Gas Leak in the Port
Portal Venous Gas Associated With Congenital Cytomegalovirus Colitis
Guarantor of the article: Akihiro Asai is accepting full responsibility for the conduct of the study.
The authors report no funding and conflicts of interest.
Dr. Tominaga drafted the article and revised the article. Dr. Haslam was consulted with the reported case in the clinic, and he critically reviewed the article. Dr. Asai conceptualized the study, collected data, drafted the initial article, and reviewed and revised the article. All authors approved the final article as submitted and agree to be accountable for all aspects of the work.
Informed patient consent was obtained for publication of the case details.
Supplemental digital content is available for this article.
A full-term 10-week-old male presented with persistent hematochezia. Physical examination revealed hepatomegaly. Growth was normal, without episodes of hypoglycemia nor signs of cardiac anomaly. Laboratory evaluation showed slight elevation of alanine transaminase (ALT) and aspartate transaminase (AST) with normal direct bilirubin and gamma-glutamyl transferase. Cytomegalovirus (CMV) was detected in urine and stools by PCR. The abdominal ultrasound showed echogenic particles flowing through portal veins, demonstrating portal venous gas (Video 1 http://links.lww.com/PG9/A95). The abdominal computed tomography was normal with no features of intestinal pneumatosis. Flexible sigmoidoscopy revealed multiple oozing ulcerations in the rectosigmoid colon (Fig. 1); histology showed nonspecific inflammatory cell infiltration without mucosal features of chronic ischemia. The biopsy samples were positive for CMV on PCR. He was treated with long-term oral ganciclovir for congenital CMV colitis, and hematochezia and portal venous gas resolved in 2 weeks. He is currently well at 18 months old.

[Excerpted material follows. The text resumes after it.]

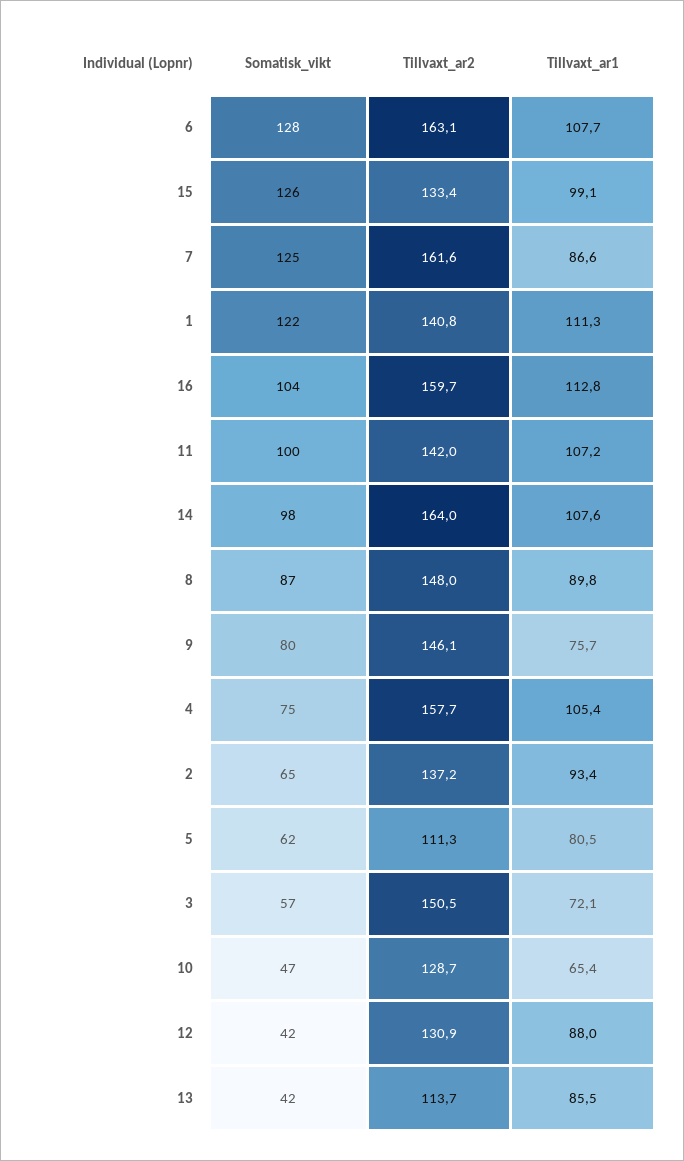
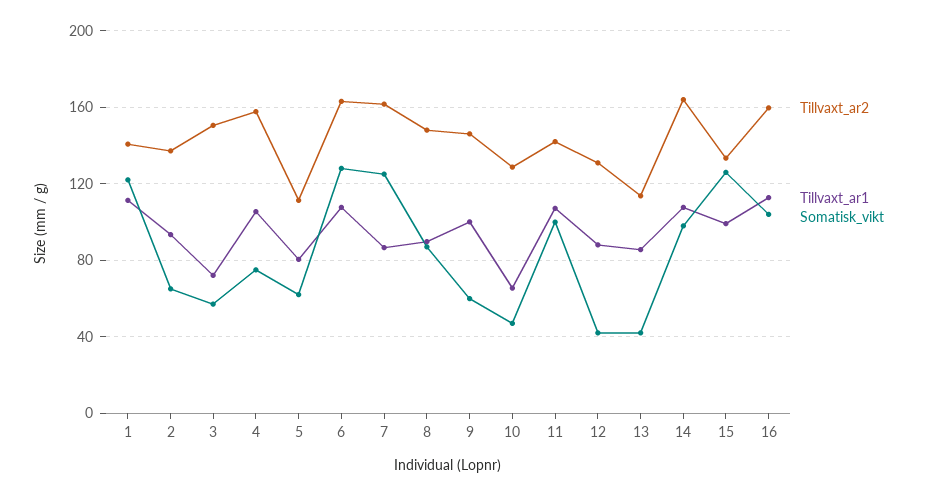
Somatisk_vikt, 9: 80 -> 60
Tillvaxt_ar1, 9: 75.7 -> 100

VIDEO 1. A Video clip of liver ultrasound images. Transverse imaging of the liver captured air bubbles in the portal vein.

A photo capture image of the sigmoidoscopy. The black arrows indicate ulcers, which were covered with air bubble-containing secretion. The ulcers did not actively produce air bubbles after being flushed out with water.
Portal gas in infants is rare and often reflects severe damage to the intestinal mucosa. The most common cause of portal venous gas in children is necrotizing enterocolitis (NEC), with intestinal pneumatosis in premature newborns (1). Severe CMV colitis in immunocompromised adults can cause pneumatosis and portal venous gas. However, congenital CMV colitis has not been associated with portal venous gas (2, 3). In a previous report, congenital CMV enterocolitis was diagnosed in 24.7% of cases with invasive congenital CMV infection among presumably immunocompetent newborns (4). Food protein-induced enterocolitis syndrome (FPIES) is an important differential diagnosis, because it can cause portal venous gas similar to NEC (5, 6). Because of its higher prevalence, allergic proctocolitis can occur in conjunction with congenital CMV infection (7).
Our case lacked typical clinical features of NEC and FPIES. He was ultimately diagnosed with CMV colitis by PCR of colonic biopsy. This case highlights the importance of screening for congenital CMV colitis in infants with portal venous gas.
ACKNOWLEDGMENTS
The corresponding author, Akihiro Asai, confirms that verbal informed consent was obtained from the patient for the publication of their information and imaging.